From 9d0bf3d884a44cd371aec76a376bcafb0367d9bd Mon Sep 17 00:00:00 2001
From: Jacob Silterra <silterra@mit.edu>
Date: Thu, 6 Jun 2024 10:25:51 -0400
Subject: [PATCH] Set any nans/infs in model scores to a small value.

    With some low (but non-trivial) frequency, processing through the convolutional layers diverge and node attributes become a mixture of nan and inf (which seem to all turn to nan). This later throws an exception during the Kabsch transform, which ruins results for the whole complex. Setting these to 0 basically skips an iteration, at worst it ruins one of the sampled complexes, but leaves the others. Note this is only applied to the main model, *not* the confidence model.
---
 utils/sampling.py | 18 +++++++++++++++++-
 1 file changed, 17 insertions(+), 1 deletion(-)

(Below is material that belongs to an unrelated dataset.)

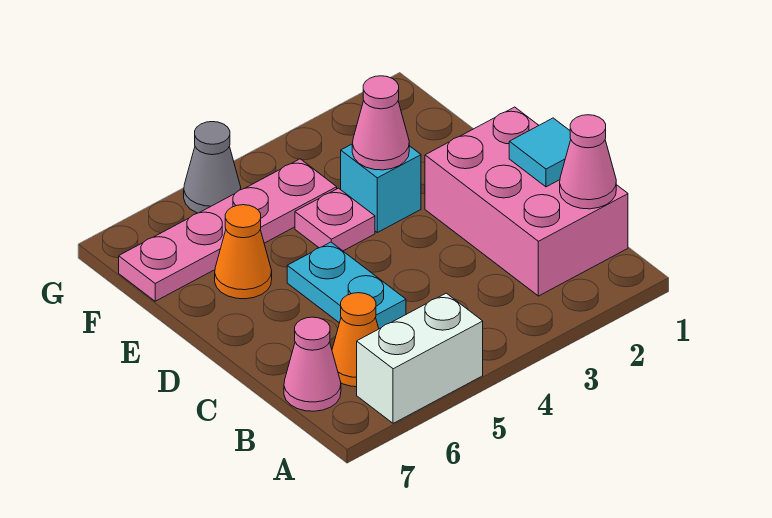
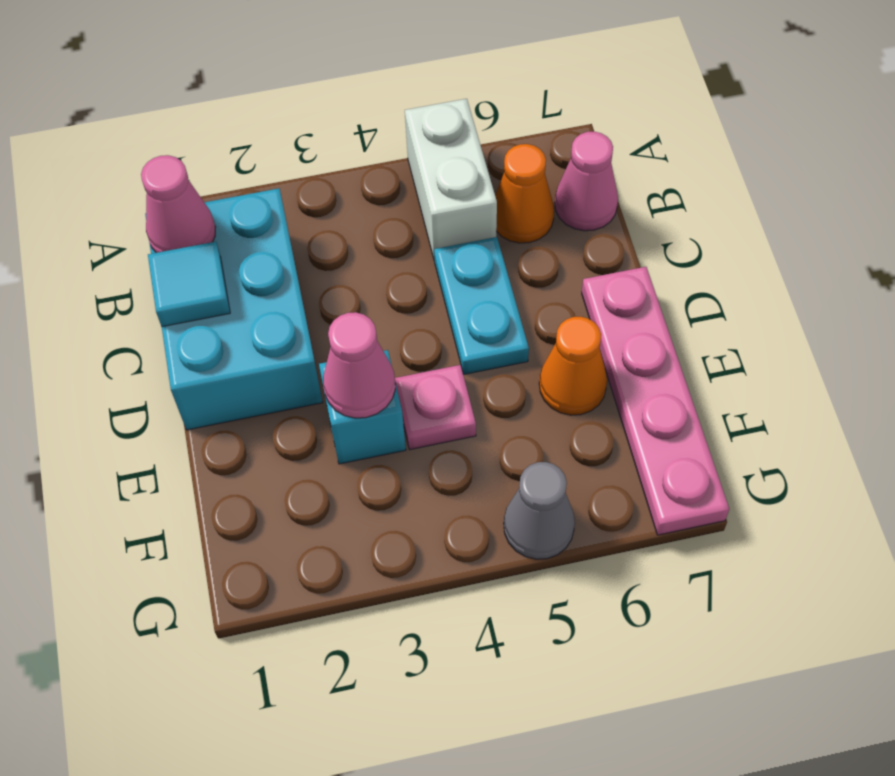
white 1x2 brick [357,293,483,423] -> white 1x2 brick turned to [405,99,497,261]
pink 2x3 brick [425,107,628,296] -> cyan 2x3 brick [145,188,323,430]
pink 1x4 plate [119,159,337,301] -> pink 1x4 plate turned to [582,267,729,535]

diff --git a/utils/sampling.py b/utils/sampling.py
index 67f3c50..78b2434 100644
--- a/utils/sampling.py
+++ b/utils/sampling.py
@@ -9,8 +9,8 @@ from torch_geometric.loader import DataLoader
 from utils.diffusion_utils import modify_conformer, set_time, modify_conformer_batch
 from utils.torsion import modify_conformer_torsion_angles
 from scipy.spatial.transform import Rotation as R
-
 from utils.utils import crop_beyond
+from utils.logging_utils import get_logger
 
 
 def randomize_position(data_list, no_torsion, no_random, tr_sigma_max, pocket_knowledge=False, pocket_cutoff=7,
@@ -72,6 +72,7 @@ def sampling(data_list, model, inference_steps, tr_schedule, rot_schedule, tor_s
              temp_sampling=1.0, temp_psi=0.0, temp_sigma_data=0.5, return_features=False):
     N = len(data_list)
     trajectory = []
+    logger = get_logger()
     if return_features:
         lig_features, rec_features = [], []

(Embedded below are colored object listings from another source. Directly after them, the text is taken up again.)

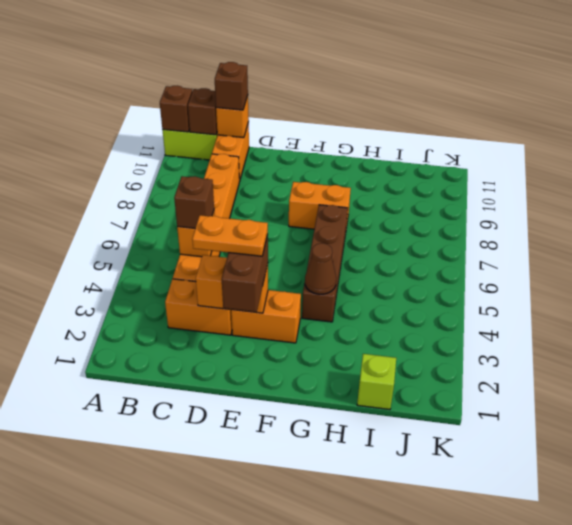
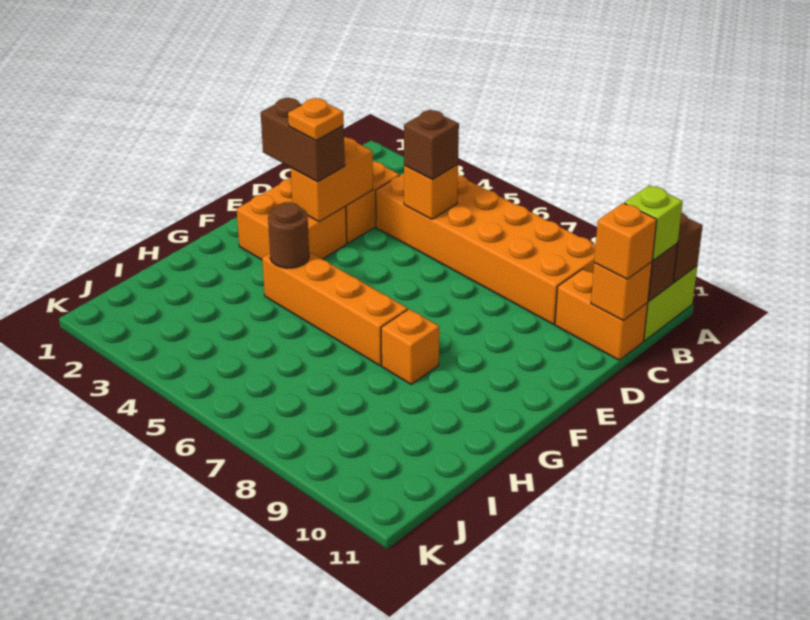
orange 1x6 brick [173,154,239,282] -> orange 2x6 brick [376,174,596,324]
brown 1x1 brick [215,62,248,110] -> orange 1x1 brick [594,203,657,279]
orange 1x2 plate [192,215,268,256] -> orange 1x1 plate [288,98,344,140]
orange 1x2 brick [231,290,301,343] -> orange 2x2 brick [237,178,347,260]
orange 1x2 brick [289,182,351,229] -> orange 1x1 brick [381,309,439,384]
brown 1x4 brick [302,205,348,322] -> orange 1x4 brick [262,252,408,366]
brown 1x1 cone [305,243,336,294] -> brown 1x1 round brick [268,202,309,268]
lime 1x1 brick [357,354,396,410] -> lime 1x1 brick moved to [625,185,683,260]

         assert batch_size >= N, "Not implemented yet"
@@ -113,6 +114,21 @@ def sampling(data_list, model, inference_steps, tr_schedule, rot_schedule, tor_s
                          'all_atoms' in model_args and model_args.all_atoms, device)
 
                 tr_score, rot_score, tor_score = model(mod_complex_graph_batch)[:3]

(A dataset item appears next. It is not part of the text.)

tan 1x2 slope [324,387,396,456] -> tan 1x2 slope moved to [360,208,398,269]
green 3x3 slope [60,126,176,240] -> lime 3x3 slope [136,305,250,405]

+                mean_scores = torch.mean(tr_score, dim=-1)
+                num_nans = torch.sum(torch.isnan(mean_scores))
+                if num_nans > 0:
+                    name = complex_graph_batch['name']
+                    if isinstance(name, list):
+                        name = name[0]
+                    logger.warning(f"Complex {name} Batch {batch_id+1} Inference Iteration {t_idx}: "
+                                   f"{num_nans} / {mean_scores.numel()} samples failed")
+
+                    # Set the nan values to a small value, just want to disturb slightly
+                    # Hopefully won't get nan the next iteration
+                    tr_score.nan_to_num_(nan=(eps := 0.01*torch.nanmean(tr_score.abs())), posinf=eps, neginf=-eps)
+                    rot_score.nan_to_num_(nan=(eps := 0.01*torch.nanmean(rot_score.abs())), posinf=eps, neginf=-eps)
+                    tor_score.nan_to_num_(nan=(eps := 0.01*torch.nanmean(tor_score.abs())), posinf=eps, neginf=-eps)
+                    del eps
 
                 tr_g = tr_sigma * torch.sqrt(torch.tensor(2 * np.log(model_args.tr_sigma_max / model_args.tr_sigma_min)))
                 rot_g = rot_sigma * torch.sqrt(torch.tensor(2 * np.log(model_args.rot_sigma_max / model_args.rot_sigma_min)))